### [Task brief]
Count lines, not occurrences: report how many lines in the records hold the string "round", and nothing else.

+++ Supplied records +++

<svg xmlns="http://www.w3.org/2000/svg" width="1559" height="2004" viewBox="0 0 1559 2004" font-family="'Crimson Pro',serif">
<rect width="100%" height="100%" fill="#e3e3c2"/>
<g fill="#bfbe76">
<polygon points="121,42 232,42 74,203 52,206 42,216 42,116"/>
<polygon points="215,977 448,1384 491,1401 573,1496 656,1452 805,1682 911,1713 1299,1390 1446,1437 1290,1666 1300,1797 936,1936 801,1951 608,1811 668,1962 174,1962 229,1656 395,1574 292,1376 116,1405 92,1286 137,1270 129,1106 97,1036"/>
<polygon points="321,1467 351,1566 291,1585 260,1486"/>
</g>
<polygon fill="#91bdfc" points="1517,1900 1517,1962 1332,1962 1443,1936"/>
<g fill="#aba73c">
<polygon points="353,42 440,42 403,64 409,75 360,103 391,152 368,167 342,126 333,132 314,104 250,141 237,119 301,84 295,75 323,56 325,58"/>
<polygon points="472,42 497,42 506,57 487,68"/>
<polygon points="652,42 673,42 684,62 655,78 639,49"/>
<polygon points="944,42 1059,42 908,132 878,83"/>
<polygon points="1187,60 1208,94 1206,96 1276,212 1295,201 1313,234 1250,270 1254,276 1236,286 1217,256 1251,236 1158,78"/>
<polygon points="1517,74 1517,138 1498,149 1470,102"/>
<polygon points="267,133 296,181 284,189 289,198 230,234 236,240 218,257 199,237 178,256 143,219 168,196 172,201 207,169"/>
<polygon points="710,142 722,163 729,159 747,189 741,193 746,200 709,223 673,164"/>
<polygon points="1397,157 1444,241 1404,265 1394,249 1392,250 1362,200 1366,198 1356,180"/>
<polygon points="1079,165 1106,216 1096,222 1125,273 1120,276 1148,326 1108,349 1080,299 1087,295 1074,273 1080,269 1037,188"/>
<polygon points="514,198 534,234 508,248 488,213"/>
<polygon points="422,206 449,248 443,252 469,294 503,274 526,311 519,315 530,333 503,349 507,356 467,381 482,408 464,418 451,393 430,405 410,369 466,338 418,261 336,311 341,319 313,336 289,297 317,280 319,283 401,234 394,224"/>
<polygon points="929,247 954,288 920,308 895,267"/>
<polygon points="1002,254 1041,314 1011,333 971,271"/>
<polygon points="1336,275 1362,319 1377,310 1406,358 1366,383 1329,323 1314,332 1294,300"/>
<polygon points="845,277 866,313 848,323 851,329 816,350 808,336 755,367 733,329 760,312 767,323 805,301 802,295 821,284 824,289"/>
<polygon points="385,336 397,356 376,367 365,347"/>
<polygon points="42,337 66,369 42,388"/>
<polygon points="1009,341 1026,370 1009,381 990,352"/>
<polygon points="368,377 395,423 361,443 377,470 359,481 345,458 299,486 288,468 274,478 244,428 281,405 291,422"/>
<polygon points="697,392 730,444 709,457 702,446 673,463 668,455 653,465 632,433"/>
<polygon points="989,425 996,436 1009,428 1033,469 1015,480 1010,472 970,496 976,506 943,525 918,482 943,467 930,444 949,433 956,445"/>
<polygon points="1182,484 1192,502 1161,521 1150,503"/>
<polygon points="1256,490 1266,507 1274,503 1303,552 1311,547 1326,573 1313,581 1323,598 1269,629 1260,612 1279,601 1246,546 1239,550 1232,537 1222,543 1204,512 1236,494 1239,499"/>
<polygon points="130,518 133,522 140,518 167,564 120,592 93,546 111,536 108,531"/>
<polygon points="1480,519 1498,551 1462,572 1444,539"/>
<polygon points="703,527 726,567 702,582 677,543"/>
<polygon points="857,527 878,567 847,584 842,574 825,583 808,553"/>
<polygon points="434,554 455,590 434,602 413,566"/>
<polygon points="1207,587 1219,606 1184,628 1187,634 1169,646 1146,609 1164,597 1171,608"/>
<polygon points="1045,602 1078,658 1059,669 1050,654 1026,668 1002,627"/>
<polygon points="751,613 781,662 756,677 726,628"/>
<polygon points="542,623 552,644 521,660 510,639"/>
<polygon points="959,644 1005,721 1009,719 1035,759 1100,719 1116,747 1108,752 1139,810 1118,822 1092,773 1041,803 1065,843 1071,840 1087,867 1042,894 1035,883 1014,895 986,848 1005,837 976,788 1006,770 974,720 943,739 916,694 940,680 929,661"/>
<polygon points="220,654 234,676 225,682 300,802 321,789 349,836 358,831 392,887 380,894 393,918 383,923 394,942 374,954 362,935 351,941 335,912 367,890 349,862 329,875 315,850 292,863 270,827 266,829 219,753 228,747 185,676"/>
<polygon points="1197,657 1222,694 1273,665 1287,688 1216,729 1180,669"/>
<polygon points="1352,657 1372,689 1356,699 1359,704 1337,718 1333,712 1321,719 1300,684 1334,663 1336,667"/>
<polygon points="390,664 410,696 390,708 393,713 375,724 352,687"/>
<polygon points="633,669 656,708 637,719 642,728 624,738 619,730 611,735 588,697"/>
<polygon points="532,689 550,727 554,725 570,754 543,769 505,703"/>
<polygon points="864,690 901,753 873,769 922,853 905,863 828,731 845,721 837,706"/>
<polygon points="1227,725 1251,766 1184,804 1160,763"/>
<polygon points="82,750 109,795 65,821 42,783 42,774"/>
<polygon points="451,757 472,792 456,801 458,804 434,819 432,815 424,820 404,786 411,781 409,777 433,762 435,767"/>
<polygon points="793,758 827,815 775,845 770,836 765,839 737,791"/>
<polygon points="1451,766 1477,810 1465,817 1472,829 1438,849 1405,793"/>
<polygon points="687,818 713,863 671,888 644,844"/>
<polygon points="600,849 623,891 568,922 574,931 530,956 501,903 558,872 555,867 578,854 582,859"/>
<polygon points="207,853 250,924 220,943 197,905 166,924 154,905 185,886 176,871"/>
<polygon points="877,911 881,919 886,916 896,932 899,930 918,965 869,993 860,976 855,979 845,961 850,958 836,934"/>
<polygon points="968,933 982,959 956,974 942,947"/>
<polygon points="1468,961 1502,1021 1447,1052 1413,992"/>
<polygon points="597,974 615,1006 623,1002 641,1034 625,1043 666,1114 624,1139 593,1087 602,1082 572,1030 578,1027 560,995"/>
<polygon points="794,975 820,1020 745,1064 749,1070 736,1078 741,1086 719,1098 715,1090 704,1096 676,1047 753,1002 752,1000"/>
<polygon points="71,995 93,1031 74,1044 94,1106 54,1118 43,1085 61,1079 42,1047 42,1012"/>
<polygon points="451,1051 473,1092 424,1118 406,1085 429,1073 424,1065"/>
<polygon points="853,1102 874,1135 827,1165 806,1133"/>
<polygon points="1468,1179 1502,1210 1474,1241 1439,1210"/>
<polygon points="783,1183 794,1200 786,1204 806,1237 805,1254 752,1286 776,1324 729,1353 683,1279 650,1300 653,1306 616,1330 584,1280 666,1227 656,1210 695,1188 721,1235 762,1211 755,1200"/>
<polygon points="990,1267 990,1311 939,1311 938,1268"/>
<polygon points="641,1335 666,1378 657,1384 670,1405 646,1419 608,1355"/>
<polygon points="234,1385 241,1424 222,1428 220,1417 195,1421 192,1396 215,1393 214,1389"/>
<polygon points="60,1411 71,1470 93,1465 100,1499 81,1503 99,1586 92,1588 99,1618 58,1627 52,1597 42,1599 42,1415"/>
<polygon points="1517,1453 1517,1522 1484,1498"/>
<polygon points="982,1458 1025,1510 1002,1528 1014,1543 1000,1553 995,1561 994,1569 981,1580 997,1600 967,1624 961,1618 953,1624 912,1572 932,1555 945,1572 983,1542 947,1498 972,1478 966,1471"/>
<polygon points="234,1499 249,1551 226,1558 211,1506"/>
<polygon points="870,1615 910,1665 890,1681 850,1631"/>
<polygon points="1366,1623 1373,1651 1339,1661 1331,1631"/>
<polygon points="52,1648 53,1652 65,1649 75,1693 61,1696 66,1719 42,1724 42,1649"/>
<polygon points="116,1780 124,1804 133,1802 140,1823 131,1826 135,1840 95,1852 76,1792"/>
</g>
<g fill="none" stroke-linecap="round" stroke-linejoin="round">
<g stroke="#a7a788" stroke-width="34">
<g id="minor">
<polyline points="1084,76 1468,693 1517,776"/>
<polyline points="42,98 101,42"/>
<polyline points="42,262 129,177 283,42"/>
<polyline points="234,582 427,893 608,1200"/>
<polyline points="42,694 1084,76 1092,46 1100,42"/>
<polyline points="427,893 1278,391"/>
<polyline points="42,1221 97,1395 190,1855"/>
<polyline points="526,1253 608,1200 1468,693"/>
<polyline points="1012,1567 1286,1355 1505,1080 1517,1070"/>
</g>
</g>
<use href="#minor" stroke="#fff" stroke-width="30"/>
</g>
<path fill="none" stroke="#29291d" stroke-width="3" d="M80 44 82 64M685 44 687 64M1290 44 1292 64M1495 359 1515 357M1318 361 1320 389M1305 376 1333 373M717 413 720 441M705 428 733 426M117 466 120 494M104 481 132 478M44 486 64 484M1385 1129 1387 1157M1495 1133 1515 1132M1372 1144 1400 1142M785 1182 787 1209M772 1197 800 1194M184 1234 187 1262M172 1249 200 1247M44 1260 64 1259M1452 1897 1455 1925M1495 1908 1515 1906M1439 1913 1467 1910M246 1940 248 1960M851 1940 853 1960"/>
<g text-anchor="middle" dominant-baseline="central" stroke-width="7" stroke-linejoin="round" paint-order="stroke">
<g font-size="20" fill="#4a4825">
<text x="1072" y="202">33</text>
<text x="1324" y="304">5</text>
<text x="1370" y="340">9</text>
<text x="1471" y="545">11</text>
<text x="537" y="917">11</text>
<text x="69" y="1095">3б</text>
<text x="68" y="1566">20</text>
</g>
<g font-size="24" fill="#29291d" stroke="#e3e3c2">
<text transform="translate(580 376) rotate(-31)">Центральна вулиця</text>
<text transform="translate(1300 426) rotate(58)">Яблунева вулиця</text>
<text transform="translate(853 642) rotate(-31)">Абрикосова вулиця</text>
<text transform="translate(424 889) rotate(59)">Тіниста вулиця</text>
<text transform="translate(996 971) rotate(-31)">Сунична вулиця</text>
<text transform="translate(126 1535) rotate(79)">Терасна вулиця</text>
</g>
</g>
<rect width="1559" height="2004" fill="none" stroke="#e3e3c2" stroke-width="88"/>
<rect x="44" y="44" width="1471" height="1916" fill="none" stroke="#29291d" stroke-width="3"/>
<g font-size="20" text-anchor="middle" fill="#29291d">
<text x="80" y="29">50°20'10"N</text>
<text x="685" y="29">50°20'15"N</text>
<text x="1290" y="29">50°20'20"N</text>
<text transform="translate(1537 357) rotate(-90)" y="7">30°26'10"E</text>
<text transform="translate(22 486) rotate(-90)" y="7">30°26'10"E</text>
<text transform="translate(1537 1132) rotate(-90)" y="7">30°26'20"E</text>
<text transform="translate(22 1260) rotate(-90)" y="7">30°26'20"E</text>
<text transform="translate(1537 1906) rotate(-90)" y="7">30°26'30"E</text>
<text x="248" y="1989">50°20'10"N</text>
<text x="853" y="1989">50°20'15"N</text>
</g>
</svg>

+++

### [Completed task]
2